The Sixth International Conference on Mycetoma and the First International Training Workshop on Mycetoma were organised in Khartoum, Sudan, by WHO and the Mycetoma Research Centre. The conference delegates have endorsed a “Call for action” urging the global community to work together with multilateral agencies, partners, research institutions, and pharmaceutical companies to address the devastating consequences of this disease [3].

The Kigali Summits on Neglected Tropical Diseases and Malaria, 2020 and 2022, were convened in Kigali and attended by some leading global health voices, world leaders, leading WHO figures, humanitarians, scientific experts, global influencers, and community champions. The Summits issued Calls to Action on the actions needed to end malaria and NTDs. Many delegates had signed the Kigali Declaration and committed to raising funds to accelerate the WHO/NTD 2030 roadmap progress [4].

Despite all this massive international recognition of the NTDs, mycetoma, which is the most neglected of the neglected diseases, had meagre attention. Still, only a few of the research funding bodies had included mycetoma in their priority funding list, few international research consortia on mycetoma were established, it is not on many countries’ health priority agenda, not a reported disease yet, and no new drug for mycetoma is in the pipeline. Furthermore, there is no mycetoma preventive or control measurement or programme yet, and early case detection and management are the only tools to reduce the disease burden. There is no point-of-care diagnostic test for mycetoma hence the late presentation of most of the affected patients [5].

At present, in the area of NTDs, there is an innovation gap, a lack of investment in research and development (R&D), and the traditional challenges involved in the drug discovery process are still existing. Between 2000 and 2011, among 756 new drugs approved, only four new chemical entities (NCEs) were identified for the treatment of malaria, while none were developed against NTDs or tuberculosis. Only 1.4% of approximately 150,000 clinical trials were registered for neglected diseases, with a smaller number of trials for NCEs [6].

For most of the NTDs and mycetoma in particular, the current treatment options are ineffective or have many side effects that limit their use.
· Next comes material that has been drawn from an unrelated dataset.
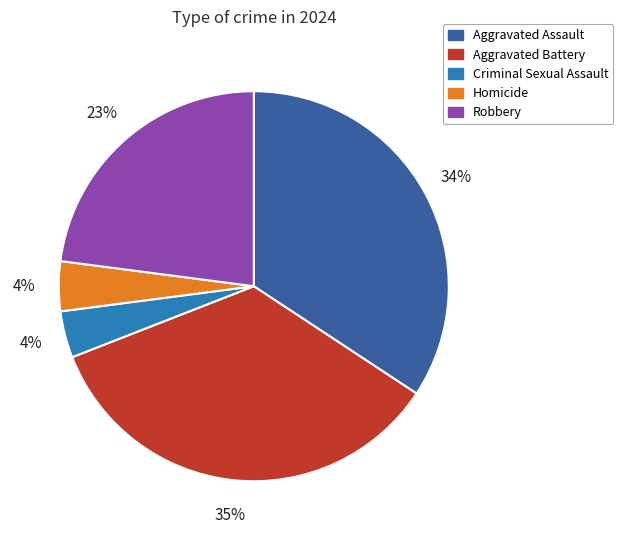

Do Aggravated Battery and Robbery together represent more than half of the pie?

Yes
Following the trend of “big data” in the last few decades, the amount of chemogenomics data has increased significantly. Despite the small amount of NTD data compared to “high-income country” illnesses, the application of computer-aided drug design (CADD) using data available from public repositories affects millions of people and helps accelerate the discovery of potentially life-threatening new treatments. Many NCEs can be designed and discovered by the recent advances in the application of in silico methods, including structure-based and ligand-based drug design, virtual demonstration, quantitative structure–activity relationship, and machine learning, as they can accelerate NCEs discovery [7].
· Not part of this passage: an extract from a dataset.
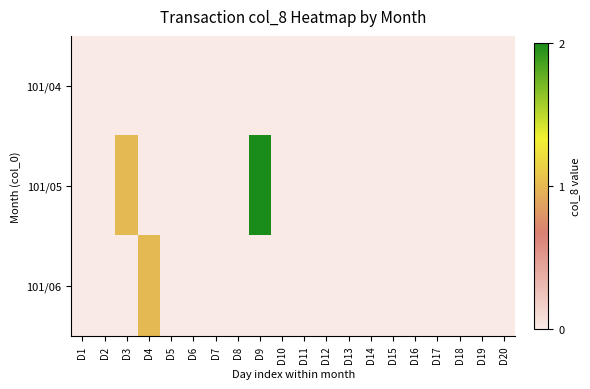

Which category has the highest value across all series?

D9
To date, there is only one drug for eumycetoma treatment: itraconazole. Despite the good in vitro activity of voriconazole and posaconazole, their uses in clinical practice are limited because of the longer treatment duration, their high cost, and the relative lack of studies regarding their response. Fosravuconazole, a prodrug of ravuconazole, is the only drug currently in a clinical trial for eumycetoma, comparing its efficacy to itraconazole. It is the first double-blinded, randomized clinical trial (NCT03086226) sponsored by the Drugs for Neglected Diseases Initiative (DNDi), carried out at the Mycetoma Research Center, Sudan, in collaboration with Eisai. Great expectations are placed on fosravuconazole based on its lower side effects and favourable pharmacokinetic profile [8]. Postoperatively, the application of amphotericin B-impregnated absorbable calcium sulfate beads (Stimulan) into the bony defects showed good clinical outcomes with lesser side effects [9].
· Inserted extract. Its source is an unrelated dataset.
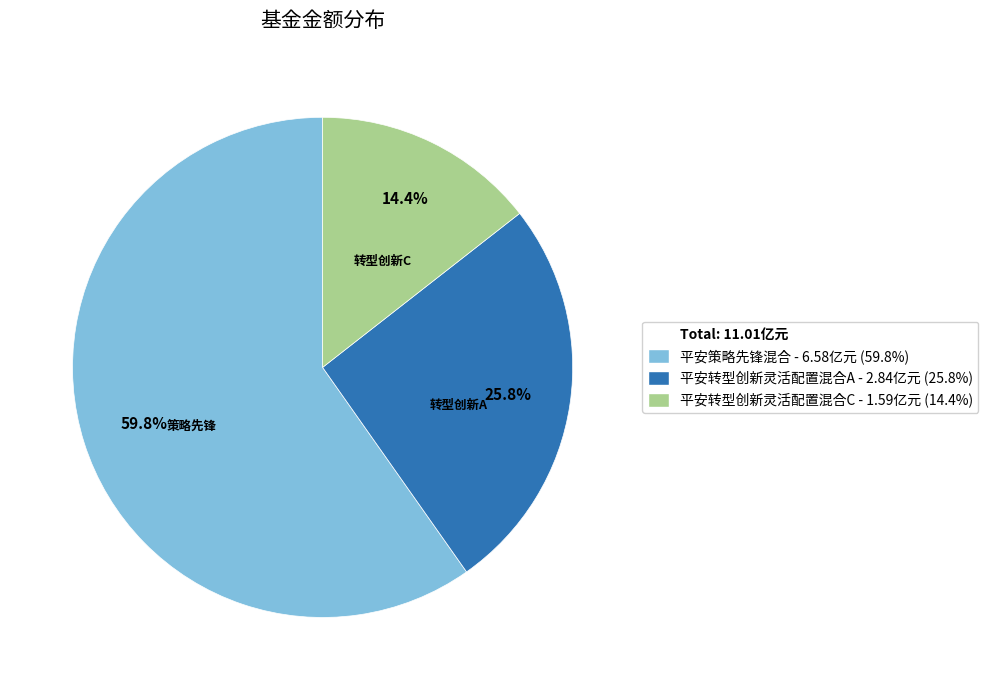

Count the number of slices in the pie.

3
A recent study showed novel agents with different mechanisms of action were tested for skin NTDs [7]. Presently, some specific pathways to block important fungal molecules for the early discovery of future antifungal pipelines, such as Calcineurin, sphingolipid synthesis of small G-binging proteins, Trehalose pathway, the mitogen-activated protein kinase, and the high-osmolarity glycerol, were reported [8].